GOAL OF THE EXERCISE: Can you copy out everything from "class: Magnoliopsida" down to "collector number: 408", replacing "determined by" with "identified by" and leaving the rest unchanged?

___ MATERIAL SHOWN ___

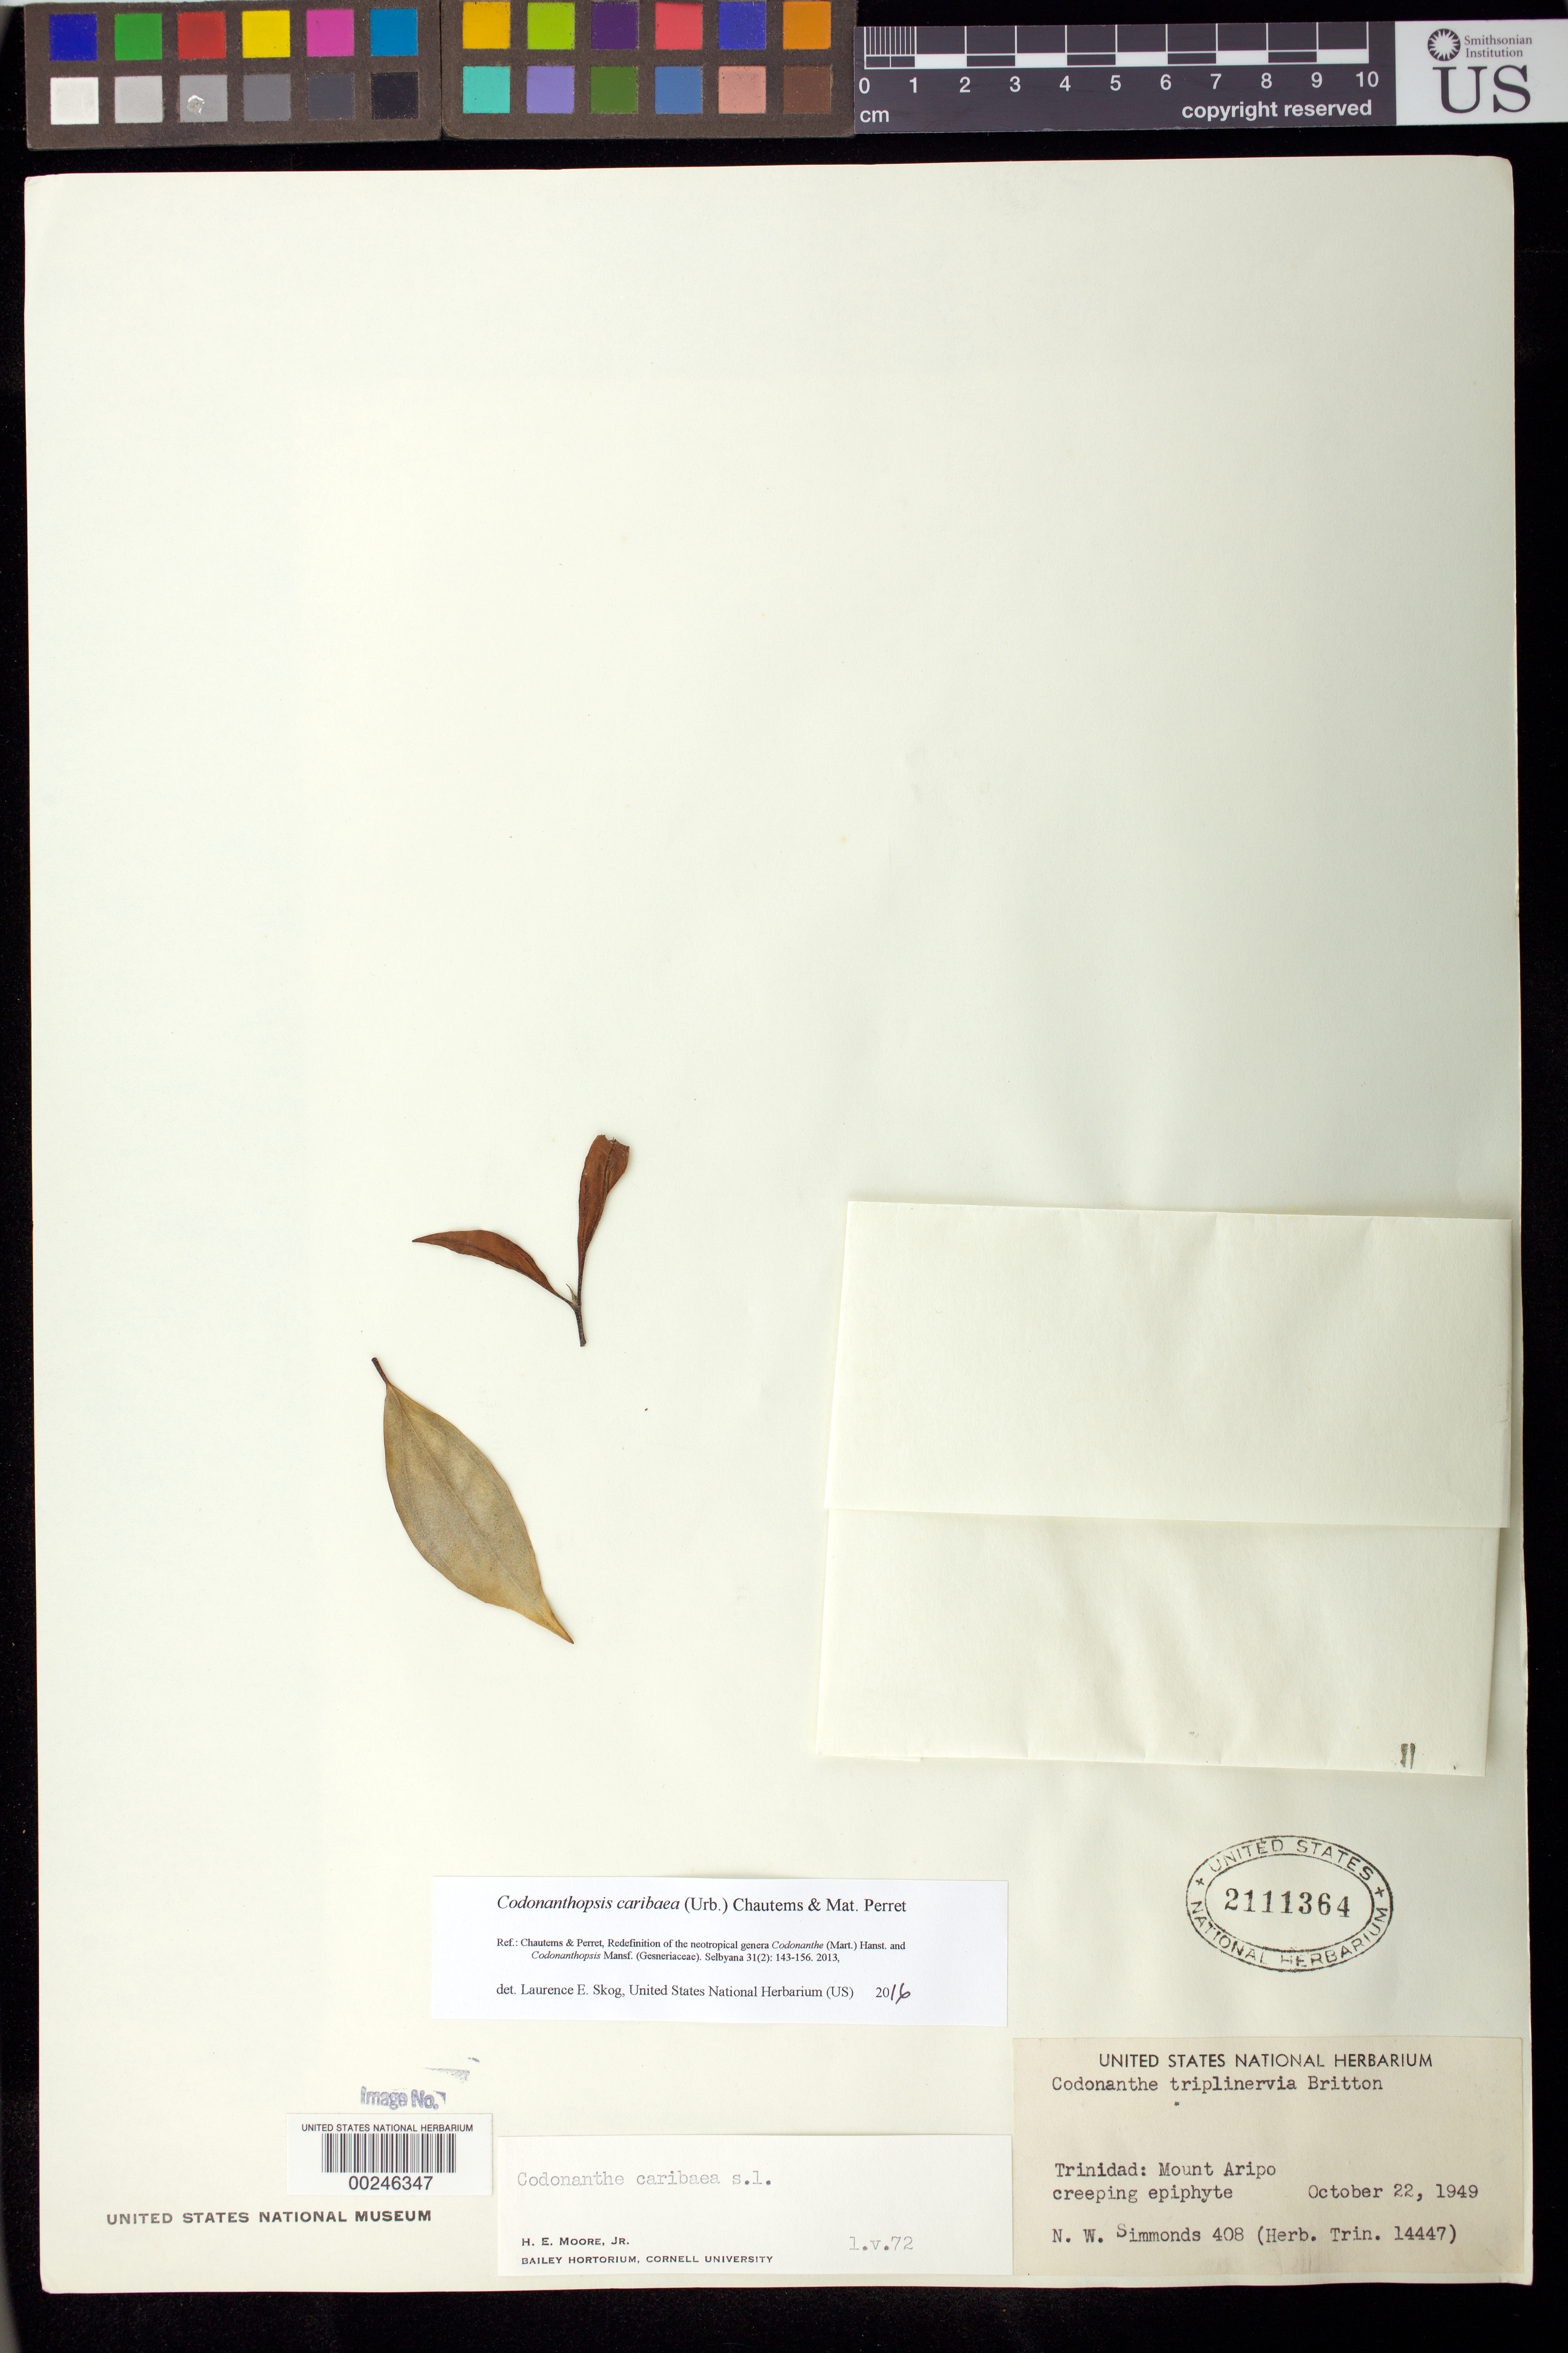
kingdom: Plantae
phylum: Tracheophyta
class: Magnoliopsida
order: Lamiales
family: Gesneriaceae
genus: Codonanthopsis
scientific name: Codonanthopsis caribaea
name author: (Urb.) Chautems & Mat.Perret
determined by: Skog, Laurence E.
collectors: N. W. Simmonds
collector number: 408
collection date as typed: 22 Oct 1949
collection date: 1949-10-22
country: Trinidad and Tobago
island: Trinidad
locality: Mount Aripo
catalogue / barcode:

___

WRITTEN SOLUTION:
class: Magnoliopsida
order: Lamiales
family: Gesneriaceae
genus: Codonanthopsis
scientific name: Codonanthopsis caribaea
name author: (Urb.) Chautems & Mat.Perret
identified by: Skog, Laurence E.
collectors: N. W. Simmonds
collector number: 408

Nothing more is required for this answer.